*Yasuyuki Kano1, Yuta Hashimoto2
(1.Research Institute for Earthquake Prediction, Disaster Prevention Research Institute, Kyoto University, 2.National Museum of Japanese History)
Keywords:transcription, Japanese Kuzushi-ji, open science, quantitative content analysis, text mining
We have launched Web-based transcription project “Minna de Honkoku” (https://honkoku.org/) in January, 2017. “Minna de Honkoku” is also the name for Web application to realize this online transcription project. “Minna de Honkoku” has transcribed 386 documents out of total 421 documents included in the corrections of Earthquake Research Institute Library, the University of Tokyo. Total number of inputted character is about 3.56 million. The study of historical earthquake is based on historical documents. In Japan, almost all of the documents are written in Kuzushi-ji. Kujzushi-ji is writing style used before ~1900. Since the style is different from that of modern Japanese, transcription is necessary to use the historical documents as data for earthquake research. Here we made quantitative content analysis or text mining on a large set of texts produced by “Minna de Honkoku.” We used KH Coder (http://khc.sourceforge.net/en/), software for quantitative content analysis or text mining.
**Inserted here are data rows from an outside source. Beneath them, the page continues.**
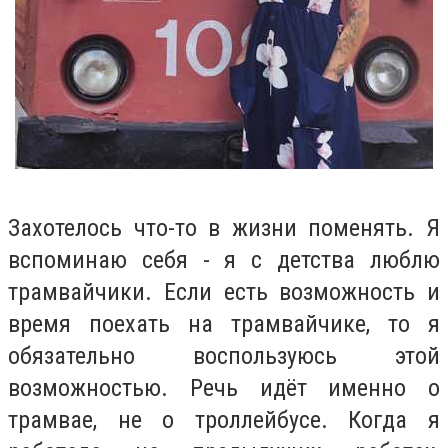
Захотелось что-то в жизни поменять. Я
вспоминаю себя - я с детства люблю
трамвайчики. Если есть возможность и
время поехать на трамвайчике, то я
обязательно воспользуюсь этой
возможностью. Речь идёт именно о
трамвае, не о троллейбусе. Когда я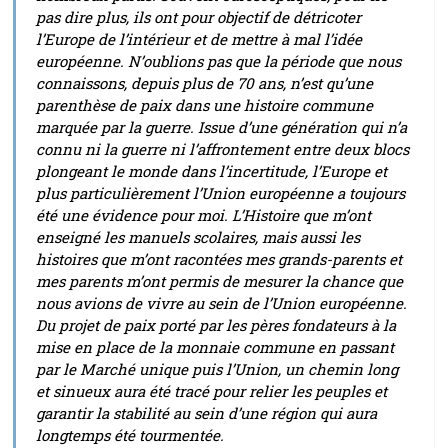
pas dire plus, ils ont pour objectif de détricoter
l’Europe de l’intérieur et de mettre à mal l’idée
européenne. N’oublions pas que la période que nous
connaissons, depuis plus de 70 ans, n’est qu’une
parenthèse de paix dans une histoire commune
marquée par la guerre. Issue d’une génération qui n’a
connu ni la guerre ni l’affrontement entre deux blocs
plongeant le monde dans l’incertitude, l’Europe et
plus particulièrement l’Union européenne a toujours
été une évidence pour moi. L’Histoire que m’ont
enseigné les manuels scolaires, mais aussi les
histoires que m’ont racontées mes grands-parents et
mes parents m’ont permis de mesurer la chance que
nous avions de vivre au sein de l’Union européenne.
Du projet de paix porté par les pères fondateurs à la
mise en place de la monnaie commune en passant
par le Marché unique puis l’Union, un chemin long
et sinueux aura été tracé pour relier les peuples et
garantir la stabilité au sein d’une région qui aura
longtemps été tourmentée.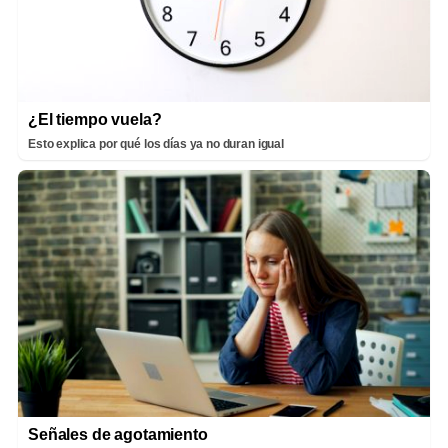
¿El tiempo vuela?
Esto explica por qué los días ya no duran igual
Señales de agotamiento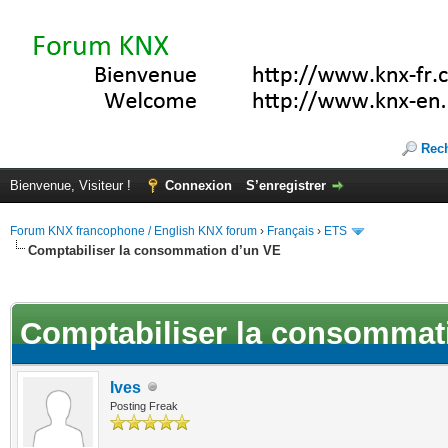
Rec
Bienvenue, Visiteur !
Connexion
S’enregistrer
Forum KNX francophone / English KNX forum
›
Français
›
ETS
Comptabiliser la consommation d’un VE
(s))
Comptabiliser la consommat
Ives
Posting Freak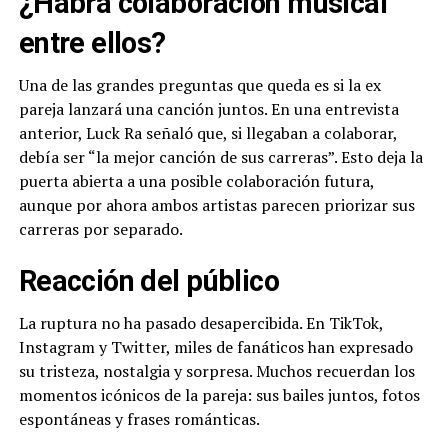
¿Habrá colaboración musical
entre ellos?
Una de las grandes preguntas que queda es si la ex
pareja lanzará una canción juntos. En una entrevista
anterior, Luck Ra señaló que, si llegaban a colaborar,
debía ser “la mejor canción de sus carreras”. Esto deja la
puerta abierta a una posible colaboración futura,
aunque por ahora ambos artistas parecen priorizar sus
carreras por separado.
Reacción del público
La ruptura no ha pasado desapercibida. En TikTok,
Instagram y Twitter, miles de fanáticos han expresado
su tristeza, nostalgia y sorpresa. Muchos recuerdan los
momentos icónicos de la pareja: sus bailes juntos, fotos
espontáneas y frases románticas.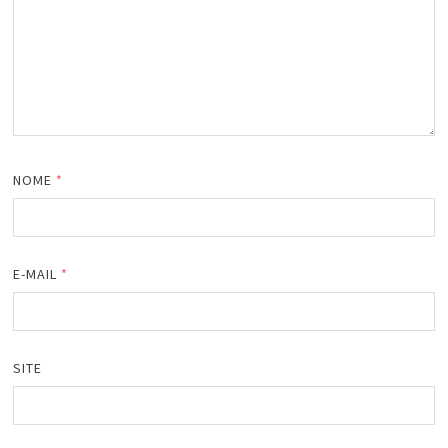
NOME
*
E-MAIL
*
SITE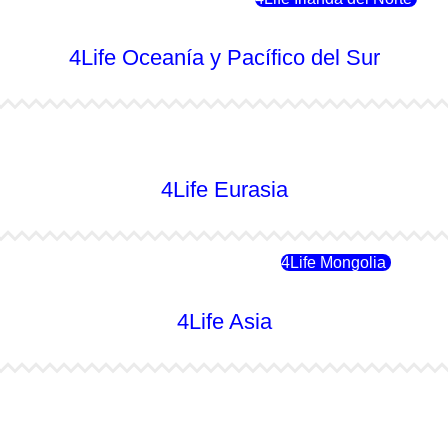
4Life Oceanía y Pacífico del Sur
4Life Australia
4Life Eurasia
4Life Rusia
4Life Mongolia
4Life Asia
4Life Japón
4Life Japón (Español)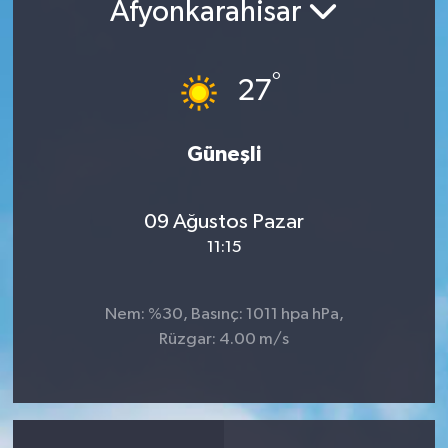
Afyonkarahisar
°
27
Güneşli
09 Ağustos Pazar
11:15
Nem: %30, Basınç: 1011 hpa hPa,
Rüzgar: 4.00 m/s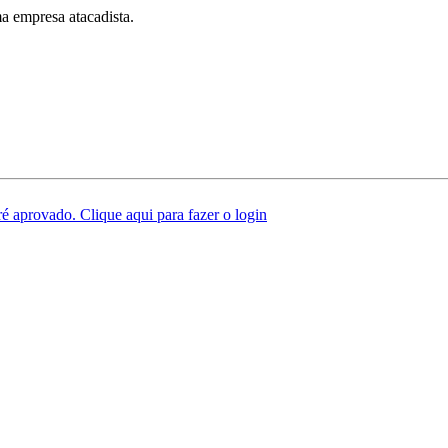
a empresa atacadista.
é aprovado. Clique aqui para fazer o login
We counted the word frequency words that appears. The most frequent words are those to show: earthquake, collapse, water, people, mountain, fire, town, temple, lodge, river, damage. It is natural to have those frequent words, since the theme of texts analyzed are basically earthquake and its damage. This result is considered to be consistent with qualitative impression from texts Catalogs of historical records such as “New collection of materials for the history of Japanese earthquakes” that has published and used for previous earthquake research. The impression is quantitatively confirmed by the analysis using the set of texts. We tested combination of words with similar appearance patterns, co-occurrence. The word “Earthquake” frequently co-occur with the words indicating directions and places as well as causalities and damage of buildings. For further analyses, we need appropriate dictionary optimized for Kuzushi-ji writing and earthquake documents. Using the result of quantitative content analysis, we can recursively revise the dictionary. Acknowledgement: “Minna de Honkoku” is launced and operated by Research Group for Historical Earthquake, Kyoto University. “Minna de Honkoku” used documents included in the corrections of Earthquake Research Institute Library, the University of Tokyo. Transcription on “Minna de Honkoku” is made by voluntary users including anonymous one.